2- Can I apply for the validity challenge as part of my patent application? If yes, how? And any extra fees required?


Thank You,

Imad
 


divgradcurl

Senior Member
1- Can I challenge the validity of the US patent citing the inventor’s Canadian patent as prior art (although it was filed only 7 months prior to his US patent)?
Probably not. See 35 U.S.C. 102(d).

2- Can I apply for the validity challenge as part of my patent application? If yes, how? And any extra fees required?
No. All you can do is try and argue why your invention is not disclosed in the earlier art. Here's the thing though -- even if you could, it wouldn't help you. Even if the earlier patent was found to be invalid due to the earlier Canadian art, it is still a printed publication that predates your invention, and there is absolutely no way around that. If you can't argue around the prior art, it doesn't matter. Put another way, the validity of a prior patent in no way affects its ability to be prior art.

All that said, just for purposes of completeness, there are currently three ways to challenge the validity of an issued patent. Inter partes reexamination, ex parte reexamination, and court.
 

iassaf

Member
I think I wasn't clear enough. My invention has improvements over the existing US patent that makes my invention patentable. The problem is that their claims are so general, the product manufactured based on my patent could be infringing on their general claims.

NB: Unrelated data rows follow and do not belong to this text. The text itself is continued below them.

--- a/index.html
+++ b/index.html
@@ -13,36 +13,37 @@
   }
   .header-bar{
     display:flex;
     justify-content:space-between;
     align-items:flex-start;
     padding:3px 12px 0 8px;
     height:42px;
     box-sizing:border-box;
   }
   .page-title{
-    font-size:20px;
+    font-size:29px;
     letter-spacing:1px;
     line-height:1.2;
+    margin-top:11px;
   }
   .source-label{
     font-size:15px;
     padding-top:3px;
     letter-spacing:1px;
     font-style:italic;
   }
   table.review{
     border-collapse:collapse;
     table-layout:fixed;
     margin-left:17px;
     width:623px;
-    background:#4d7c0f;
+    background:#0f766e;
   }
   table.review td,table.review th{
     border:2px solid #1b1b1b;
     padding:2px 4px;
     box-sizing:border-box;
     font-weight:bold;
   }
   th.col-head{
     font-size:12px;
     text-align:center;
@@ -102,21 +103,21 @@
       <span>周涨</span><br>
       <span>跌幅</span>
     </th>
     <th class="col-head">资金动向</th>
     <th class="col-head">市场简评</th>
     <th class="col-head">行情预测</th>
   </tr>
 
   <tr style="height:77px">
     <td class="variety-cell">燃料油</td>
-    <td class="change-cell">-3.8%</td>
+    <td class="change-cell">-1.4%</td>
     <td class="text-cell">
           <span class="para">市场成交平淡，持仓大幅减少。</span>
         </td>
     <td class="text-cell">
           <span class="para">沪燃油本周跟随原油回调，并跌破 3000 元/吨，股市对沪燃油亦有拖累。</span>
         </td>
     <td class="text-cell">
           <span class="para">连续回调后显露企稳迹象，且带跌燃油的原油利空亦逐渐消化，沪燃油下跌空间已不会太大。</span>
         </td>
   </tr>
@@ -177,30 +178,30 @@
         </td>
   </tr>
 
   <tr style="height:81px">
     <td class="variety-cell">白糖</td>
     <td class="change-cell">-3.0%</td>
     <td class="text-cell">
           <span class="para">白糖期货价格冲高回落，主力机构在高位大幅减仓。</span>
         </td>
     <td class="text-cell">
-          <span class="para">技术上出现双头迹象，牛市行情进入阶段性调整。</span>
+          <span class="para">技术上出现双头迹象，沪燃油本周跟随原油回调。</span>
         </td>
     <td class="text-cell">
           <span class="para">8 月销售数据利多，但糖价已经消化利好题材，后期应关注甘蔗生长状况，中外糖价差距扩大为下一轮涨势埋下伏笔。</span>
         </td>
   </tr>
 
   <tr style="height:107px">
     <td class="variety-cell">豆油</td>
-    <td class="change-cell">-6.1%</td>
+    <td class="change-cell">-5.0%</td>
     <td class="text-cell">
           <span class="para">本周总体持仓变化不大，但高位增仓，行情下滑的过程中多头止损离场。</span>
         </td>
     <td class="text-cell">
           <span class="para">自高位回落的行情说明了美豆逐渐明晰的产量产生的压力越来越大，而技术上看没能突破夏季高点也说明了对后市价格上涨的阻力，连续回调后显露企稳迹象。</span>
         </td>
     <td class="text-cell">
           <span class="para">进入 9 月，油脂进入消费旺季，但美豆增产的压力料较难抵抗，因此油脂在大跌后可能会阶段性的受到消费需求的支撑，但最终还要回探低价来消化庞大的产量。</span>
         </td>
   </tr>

Their existing US patent claims a frame and a mechanism. The mechanism is well known in the art. In the file history, they argued that the frame is unique and does not exist in the prior art. The Canadian patent is for a different invention (does not include the mechanism) and has completely different claims. Saying that, the Canadian patent still describes the frame used by the US patent. Since the Canadian patent was filed 7 months before the US patent, this makes the frame a prior art. Correct? or since the 12 months did not elapse, they can use the frame in a different invention without becoming a prior art?

What is Inter partes reexamination and Ex parte reexamination and how do I request one?

Thank You,

Imad
 

divgradcurl

Senior Member
You request reexamination through the patent office. The difference between nter partes reexamination and ex parte reexamination is that with ex parte, you file your papers and submit your art, and thats it -- everything else is between the USPTO and the patent owner. With inter partes reexamination, you would file papers and art, but would also be allowed to challenge any positions the patent owner took during the reexamination process. Reexamination is essentially reopening the prosecution of the patent after issue.

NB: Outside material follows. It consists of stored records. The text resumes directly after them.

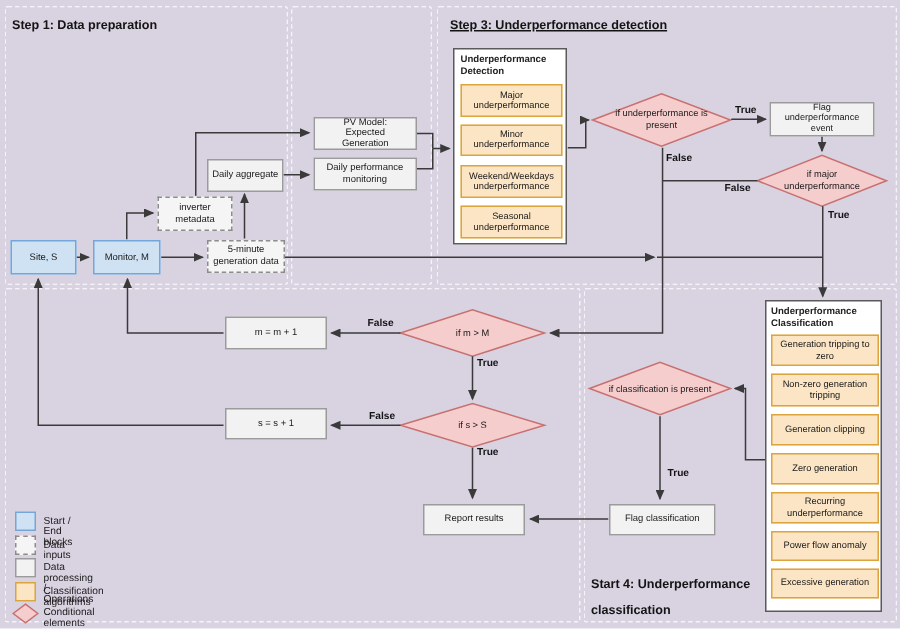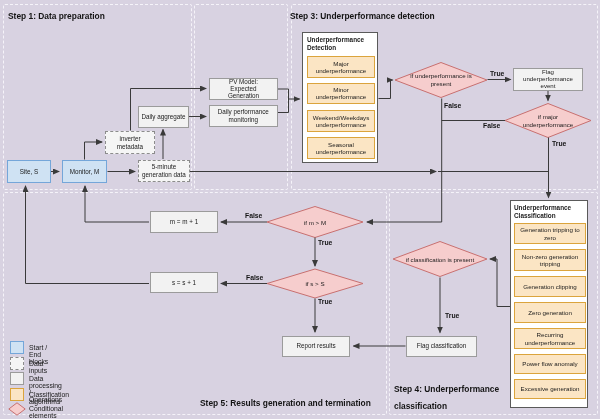--- a/index.html
+++ b/index.html
@@ -85,23 +85,22 @@
       <path d="M267,222 H221" marker-end="url(#arr)"></path>
       <path d="M149,222 H85 V186" marker-end="url(#arr)"></path>
       <path d="M315,237.5 V266" marker-end="url(#arr)"></path>
       <path d="M267,283.5 H221" marker-end="url(#arr)"></path>
       <path d="M149,283.5 H25.5 V186" marker-end="url(#arr)"></path>
       <path d="M315,298.5 V332" marker-end="url(#arr)"></path>
     </g>
   </svg>
 
   <div class="step-label" style="left:8px;top:8px;">Step 1: Data preparation</div>
-  <div class="step-label" style="left:290px;top:8px;">Step 3: Underperformance detection</div>
-  <div class="step-label" style="left:394px;top:381px;width:122px;line-height:17px;">Step 4: Underperformance classification</div>
-  <div class="step-label" style="left:200px;top:395px;white-space:nowrap;">Step 5: Results generation and termination</div>
+  <div class="step-label" style="left:300px;top:8px;text-decoration:underline;">Step 3: Underperformance detection</div>
+  <div class="step-label" style="left:394px;top:381px;width:122px;line-height:17px;">Start 4: Underperformance classification</div>
 
   <div class="node blue" style="left:7px;top:160px;width:44px;height:22.5px;">Site, S</div>
   <div class="node blue" style="left:62px;top:160px;width:45px;height:22.5px;">Monitor, M</div>
   <div class="node dashedbox" style="left:105px;top:131px;width:50px;height:23px;">inverter metadata</div>
   <div class="node gray" style="left:138px;top:106px;width:51px;height:21.5px;padding:1px 2px;">Daily aggregate</div>
   <div class="node dashedbox" style="left:138px;top:159.5px;width:52px;height:22px;padding:1px 2px;">5-minute generation data</div>
 
   <div class="node gray" style="left:209px;top:77.5px;width:69px;height:22px;">PV Model: Expected Generation</div>
   <div class="node gray" style="left:209px;top:104.5px;width:68.5px;height:22px;">Daily performance monitoring</div>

Neither is as easy as filling out a form -- you need to prepare a request, collect whatever art you might have, and draft arguments as to why the reexamination should be granted, and how the art invalidates the patent.

You can read up on ex parte reexaminations here, 2200 Citation of Prior Art and Ex Parte Reexamination of Patents, and inter partes reexaminations here: 2600 Optional Inter Partes Reexamination.

You may be able to find less-technical tutorials using a search engine, or heading to a law library.
 

iassaf

Member
The patent I am planning to reexamine is a CIP of another patent. The claims of the original patent are repeated in the CIP patent.

1- If the same invention is repeated in the CIP patent (the claims have minor words change), should I be concerned with both patents or only the CIP one?

2- Do I have to ask for reexamination of both patents or asking for reexamining the CIP patent will include the original one?

Thanks,
 

divgradcurl

Senior Member
The patent I am planning to reexamine is a CIP of another patent. The claims of the original patent are repeated in the CIP patent.

1- If the same invention is repeated in the CIP patent (the claims have minor words change), should I be concerned with both patents or only the CIP one?
You need to be concerned with both patents, if the claims of both patents will read on your invention.

2- Do I have to ask for reexamination of both patents or asking for reexamining the CIP patent will include the original one?

Thanks,
You need to include both. You will need to challenge the validity of each patent.